The Three Graces


Today I went to the Deutsches Historisches Museum in Berlin to see the First World War exhibition, heralded with great fanfare. It is vain to waste many words on the exhibition, when a single one describes it: boring. In the basement, in one large room, a turbulent installation tries to present the entire history of WWI. The attempt is a complete failure. Anyone who does not already know the progress of the war in detail will not be able to assemble into one coherent picture the objects exhibited in separate stalls, which are labeled with the names of various theatres of operation, and presented in an “ach, wie schrecklich, der Krieg!” way to maximize the emotional effect. And anyone who knows it will clearly see the random and commonplace character of the selections. I would have not even written about it, if, just before the exit, in the stall dedicated to the post-war developments, I had not caught sight of one last exhibition object.


The more or less one meter wide bronze plaque once adorned the building of the Croatian Parliament in Zagreb, while today it is preserved in the Croatian Historical Museum. According to its inscription – “narodno vijeće na spomen proglašenja slobodne nezavisne države slovenaca hrvata i srba u hrvatskome saboru, XXIX. X. MCMXVIII.” – it was raised by the national council to commemorate the proclamation of the free and independent state of the Slovenes, Croats and Serbs on 29 October 1918. The three female figures in classical dress, personifying the three peoples, hold hands. The figures on the left and right hold in their free hands the coats of arms of Greater Croatia and Greater Serbia, assembled from a wide variety of regions. The figure in the middle has both hands full, yet she is not left without a coat of arms either. She has it under her foot.

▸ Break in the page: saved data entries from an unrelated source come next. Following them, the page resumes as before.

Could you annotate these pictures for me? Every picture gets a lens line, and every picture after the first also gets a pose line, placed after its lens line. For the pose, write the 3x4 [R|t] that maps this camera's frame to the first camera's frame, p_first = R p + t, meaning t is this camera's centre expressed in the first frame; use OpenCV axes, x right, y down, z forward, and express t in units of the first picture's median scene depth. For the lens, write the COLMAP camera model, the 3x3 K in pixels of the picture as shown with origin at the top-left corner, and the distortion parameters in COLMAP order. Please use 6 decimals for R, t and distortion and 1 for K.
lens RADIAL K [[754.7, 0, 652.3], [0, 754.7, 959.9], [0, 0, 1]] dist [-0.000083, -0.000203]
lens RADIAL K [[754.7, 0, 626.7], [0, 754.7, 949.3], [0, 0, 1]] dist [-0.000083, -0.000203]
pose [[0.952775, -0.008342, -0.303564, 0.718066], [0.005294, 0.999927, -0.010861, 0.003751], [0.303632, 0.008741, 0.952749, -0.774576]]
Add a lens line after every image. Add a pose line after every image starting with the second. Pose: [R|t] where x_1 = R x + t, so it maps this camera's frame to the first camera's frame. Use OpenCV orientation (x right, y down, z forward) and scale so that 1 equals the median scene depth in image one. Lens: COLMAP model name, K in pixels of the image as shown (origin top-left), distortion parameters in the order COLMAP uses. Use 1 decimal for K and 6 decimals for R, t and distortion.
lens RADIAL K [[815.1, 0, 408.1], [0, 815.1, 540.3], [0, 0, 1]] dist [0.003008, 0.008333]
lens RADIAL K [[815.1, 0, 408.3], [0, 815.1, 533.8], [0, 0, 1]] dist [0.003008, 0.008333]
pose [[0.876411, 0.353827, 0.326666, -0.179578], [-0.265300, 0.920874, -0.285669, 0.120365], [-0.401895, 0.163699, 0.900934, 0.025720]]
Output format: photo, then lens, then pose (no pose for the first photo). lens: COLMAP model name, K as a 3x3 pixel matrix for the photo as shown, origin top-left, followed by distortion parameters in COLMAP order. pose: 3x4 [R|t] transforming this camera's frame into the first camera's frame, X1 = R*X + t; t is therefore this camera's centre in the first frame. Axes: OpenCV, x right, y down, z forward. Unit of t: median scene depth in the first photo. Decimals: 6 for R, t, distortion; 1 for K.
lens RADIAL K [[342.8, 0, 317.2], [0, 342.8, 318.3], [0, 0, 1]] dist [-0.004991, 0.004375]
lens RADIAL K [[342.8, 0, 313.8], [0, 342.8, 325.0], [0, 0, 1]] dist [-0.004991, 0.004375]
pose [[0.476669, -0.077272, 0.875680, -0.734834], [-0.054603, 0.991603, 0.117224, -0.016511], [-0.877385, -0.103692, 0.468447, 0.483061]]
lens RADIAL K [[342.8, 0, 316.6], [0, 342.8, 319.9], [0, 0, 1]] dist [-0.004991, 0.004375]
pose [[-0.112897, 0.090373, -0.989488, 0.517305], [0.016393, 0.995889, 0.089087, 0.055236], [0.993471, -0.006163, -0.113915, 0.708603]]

If the three South Slavic brother nations want to celebrate their union on the wall of the Croatian Parliament, let them do so, although the sincerity of the gesture is seriously questioned by the permanent fratricide against each other they have been committing ever since, both by the pen and the machine gun. But that on this occasion they found it necessary to immortalize, aere perennius, the treading on the (heraldically defective) coat of arms of Hungary, with which Croatia fought on the same side through WWI; which they did not win, but were separated from it by virtue of the treaty of peace; and with which they were for eight hundred years in personal union, and fought together against the Ottoman empire and its Balkan marauders, so that here they also tread on their own coat of arms and eight hundred years of history – this already belongs to the pathology of the newly created Eastern European small states. And it also illustrates, together with thousands of similar gestures, why that treaty of peace, of which today we commemorate the ninety-fourth anniversary, can remain a living psychological and emotional burden, beyond all historical considerations and necessity.

Ivo Kerdić, the sculptor, creator of several patriotic post-WWI sculptures and medals, seems to have thoroughly learned the principles of Roman classicism in his study trips. However, it seems that neither he nor his commissioners had ever heard about the most important principle of classical Rome, with which it could preserve its conquests and under which they would flourish, and which is summed up in four words as the art of government by Virgil in the famous verse 6.853 of Aeneis:

parcere subiectis et debellare superbos
spare the subdued and vanquish the arrogant

To learn the second half of the principle, they had plenty of time between 1991 and 2001. The first half, however, they seem never to have learned.